• [EXERCISE TEXT]

Kamyshin


Kamyshin

 

a city in Volgograd Oblast, RSFSR. Situated on the right shore of the Volgograd Reservoir, at the mouth of the Kamyshinka River. Port and important transshipment point (primarily bread, salt, and petroleum). Terminal station on the Balashov-Kamyshin railroad line. Population, 101,000 (1972; 24, 000, in 1939).

The city was founded in 1667 as the village of Kamyshinka on the left bank of the Kamyshinka River. In 1710 the inhabitants were moved to the right bank, where there was a fortress. This settlement was named the city of Dmitrievskii. In 1780 the city was renamed Kamyshin and made the administrative center of a district of the namestnichestvo (vicegerency) of Saratov; in 1797 it was made the administrative center of a district of Saratov Province. In the 19th century Kamyshin was a merchant city with sawmills and flour mills and was famed for its trade in watermelons.

• [EXERCISE REQUIREMENTS]
• A. Summarize the entry on Kamyshin in two sentences.
• B. Repeat the entry on Kamyshin word for word from "a city in Volgograd" to "trade in watermelons.".

(Page images and extracted text)
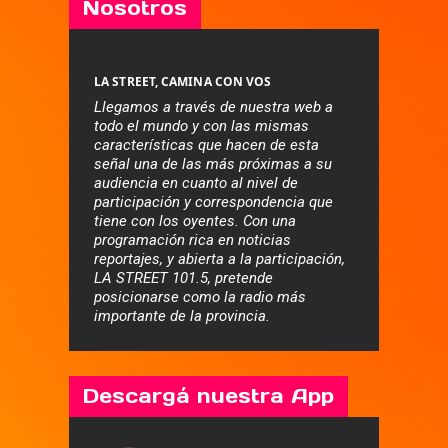
Nosotros
LA STREET, CAMINA CON VOS
Llegamos a través de nuestra web a
todo el mundo y con las mismas
características que hacen de esta
señal una de las más próximas a su
audiencia en cuanto al nivel de
participación y correspondencia que
tiene con los oyentes. Con una
programación rica en noticias
reportajes, y abierta a la participación,
LA STREET 101.5, pretende
posicionarse como la radio más
importante de la provincia.
Descargá nuestra App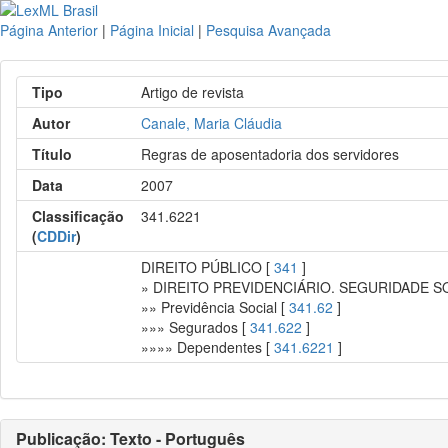
Página Anterior
|
Página Inicial
|
Pesquisa Avançada
Tipo
Artigo de revista
Autor
Canale, Maria Cláudia
Título
Regras de aposentadoria dos servidores
Data
2007
Classificação
341.6221
(
CDDir
)
DIREITO PÚBLICO [
341
]
» DIREITO PREVIDENCIÁRIO. SEGURIDADE S
»» Previdência Social [
341.62
]
»»» Segurados [
341.622
]
»»»» Dependentes [
341.6221
]
Publicação: Texto - Português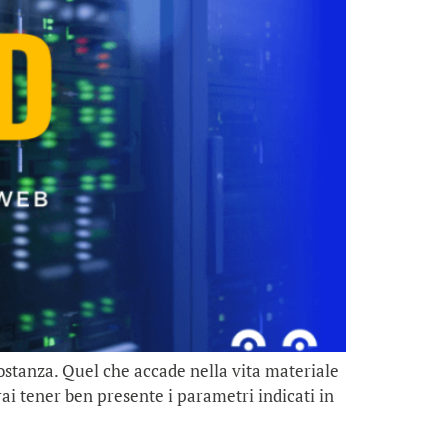
ostanza. Quel che accade nella vita materiale
i tener ben presente i parametri indicati in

• [ANSWERS TO THIS EXERCISE]
• A. Kamyshin is a city in Volgograd Oblast on the right shore of the Volgograd Reservoir at the mouth of the Kamyshinka River, serving as a port, a transshipment point, and the terminal station of the Balashov-Kamyshin railroad line, with a population of 101,000 in 1972. Founded in 1667 as the village of Kamyshinka, it was moved to the right bank in 1710 and renamed Kamyshin in 1780, and in the 19th century it was a merchant city famed for its trade in watermelons.

• B.
a city in Volgograd Oblast, RSFSR. Situated on the right shore of the Volgograd Reservoir, at the mouth of the Kamyshinka River. Port and important transshipment point (primarily bread, salt, and petroleum). Terminal station on the Balashov-Kamyshin railroad line. Population, 101,000 (1972; 24, 000, in 1939).

The city was founded in 1667 as the village of Kamyshinka on the left bank of the Kamyshinka River. In 1710 the inhabitants were moved to the right bank, where there was a fortress. This settlement was named the city of Dmitrievskii. In 1780 the city was renamed Kamyshin and made the administrative center of a district of the namestnichestvo (vicegerency) of Saratov; in 1797 it was made the administrative center of a district of Saratov Province. In the 19th century Kamyshin was a merchant city with sawmills and flour mills and was famed for its trade in watermelons.